1. A system for avoiding countermeasure jamming techniques comprising:

means for transmitting a signal over at least a pair of carrier waves which differ in frequency by a predetermined amount and

means for receiving both carrier waves from the transmitting means and beating the carrier waves against one another to obtain an intermediate frequency wave having an envelope of said signal so as to simulate the operation of a local oscillator and a first detector within a superhetrodyne receiver,

whereby jamming either carrier wave will enhance the effect of said beating to increase the amplitude of the signal, thus defeating the purpose of said jamming.

2. A system for controlling a remote station from a command station when countermeasure jamming techniques are effected comprising:

the command station having at least a pair of transmitters operating on carrier wave frequencies which differ from one another by a predetermined frequency;

means for feeding a command signal to each of said transmitters so that each transmitter can transmit the command signal over it's respective carrier wave;

the remote station having means for receiving the carrier waves;

the receiving means having means for beating each carrier wave against the other carrier wave so as to produce an intermediate frequency signal having an envelope of the command signal which can be utilized for command purposes,

whereby jamming either carrier wave will enhance the effect of said beating to increase the amplitude of the signal, thus defeating the purpose of said jamming.

3. A system for controlling a remote station from a command station when countermeasure jamming techniques are effected comprising:

the command station having at least a pair of transmitters operating on carrier wave frequencies which differ from one another by a predetermined frequency;

means for feeding a command signal to each of said transmitters so that each transmitter can transmit the command signal over it's respective carrier wave;

whereby the remote station can receive both carrier waves and beat one against the other to obtain a command signal of greater strength when either carrier wave is jammed on it's particular frequency.
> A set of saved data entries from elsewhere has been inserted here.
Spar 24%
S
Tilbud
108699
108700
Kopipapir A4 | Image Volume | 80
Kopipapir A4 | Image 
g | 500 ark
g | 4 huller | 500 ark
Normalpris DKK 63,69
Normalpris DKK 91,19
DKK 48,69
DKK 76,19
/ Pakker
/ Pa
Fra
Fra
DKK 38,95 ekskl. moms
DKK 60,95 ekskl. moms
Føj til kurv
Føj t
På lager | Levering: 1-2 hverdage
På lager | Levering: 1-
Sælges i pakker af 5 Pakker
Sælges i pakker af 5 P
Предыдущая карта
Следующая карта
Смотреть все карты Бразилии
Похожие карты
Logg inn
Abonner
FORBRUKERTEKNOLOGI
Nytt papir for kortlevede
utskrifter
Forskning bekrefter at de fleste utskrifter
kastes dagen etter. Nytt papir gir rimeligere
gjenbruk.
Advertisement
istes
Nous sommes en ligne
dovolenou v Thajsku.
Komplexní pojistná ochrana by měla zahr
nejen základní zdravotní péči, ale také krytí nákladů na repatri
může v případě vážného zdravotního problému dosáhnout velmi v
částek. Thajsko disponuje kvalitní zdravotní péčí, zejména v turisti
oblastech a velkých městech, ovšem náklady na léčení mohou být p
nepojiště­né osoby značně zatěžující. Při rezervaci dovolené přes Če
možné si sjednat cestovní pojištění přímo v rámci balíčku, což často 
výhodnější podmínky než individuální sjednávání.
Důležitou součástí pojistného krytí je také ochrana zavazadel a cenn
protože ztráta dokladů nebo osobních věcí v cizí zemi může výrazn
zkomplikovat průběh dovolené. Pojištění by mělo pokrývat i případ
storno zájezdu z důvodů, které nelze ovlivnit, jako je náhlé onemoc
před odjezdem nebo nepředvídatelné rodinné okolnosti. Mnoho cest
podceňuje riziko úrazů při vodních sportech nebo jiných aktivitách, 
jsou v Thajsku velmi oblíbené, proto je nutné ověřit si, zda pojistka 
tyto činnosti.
4. A method of avoiding countermeasure jamming techniques comprising the steps of:

transmitting a signal over at least a pair of carrier waves which differ in frequency by a predetermined amount and

receiving and beating the carrier waves one against the other to obtain an intermediate frequency wave having an envelope of said signal,

whereby jamming either carrier wave will enhance the effect of said beating to increase the amplitude of the signal, thus defeating the purpose of said jamming.

5. A method of commanding a remote station comprising the steps of:

generating at least a pair of carrier waves having a predetermined frequency differential;

modulating each carrier wave with a command signal;

transmitting each modulated wave to the remote station;

beating the modulated waves one against the other at the remote station to obtain a predetermined intermediate frequency wave having the envelope of the command signal for command purposes,

whereby jamming of one of the modulated waves will increase the amplitude during said beating to increase the output command signal, thereby defeating the purpose of said jamming.

6. A method of increasing the amplitude of a signal which is transmitted from a transmitter station to a receiving station comprising the steps of:

modulating the signal at the transmitter station with at least one of a pair of carrier waves which differ in frequency by a predetermined amount;

transmitting the modulated carrier wave and the other carrier wave to the receiving station;

intermediate said stations transmitting a further carrier wave having the same frequency as said other carrier wave thus increasing the amplitude of said other carrier wave and

receiving all of said waves at the receiving station and beating them one against the other to produce an intermediate frequency wave having an envelope of said signal which signal has an increased amplitude.